───── INPUT RECORDS ─────

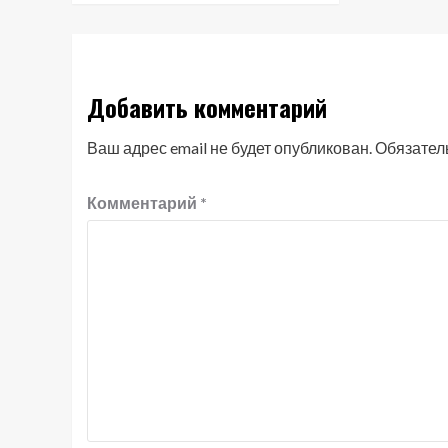
Добавить комментарий
Ваш адрес email не будет опубликован.
Обязател
Комментарий
*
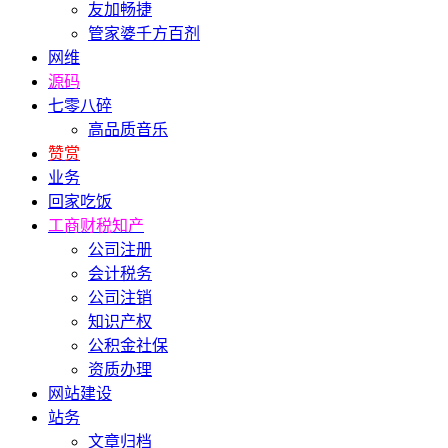
友加畅捷
管家婆千方百剂
网维
源码
七零八碎
高品质音乐
赞赏
业务
回家吃饭
工商财税知产
公司注册
会计税务
公司注销
知识产权
公积金社保
资质办理
网站建设
站务
文章归档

─────

▶ [EXERCISE GOAL]: Can you retype the text read from every row above, line for line, with the pictures left out?

▶ [RESULT OF THE EXERCISE]:
Добавить комментарий
Ваш адрес email не будет опубликован.
Обязател
Комментарий
*
友加畅捷
管家婆千方百剂
网维
源码
七零八碎
高品质音乐
赞赏
业务
回家吃饭
工商财税知产
公司注册
会计税务
公司注销
知识产权
公积金社保
资质办理
网站建设
站务
文章归档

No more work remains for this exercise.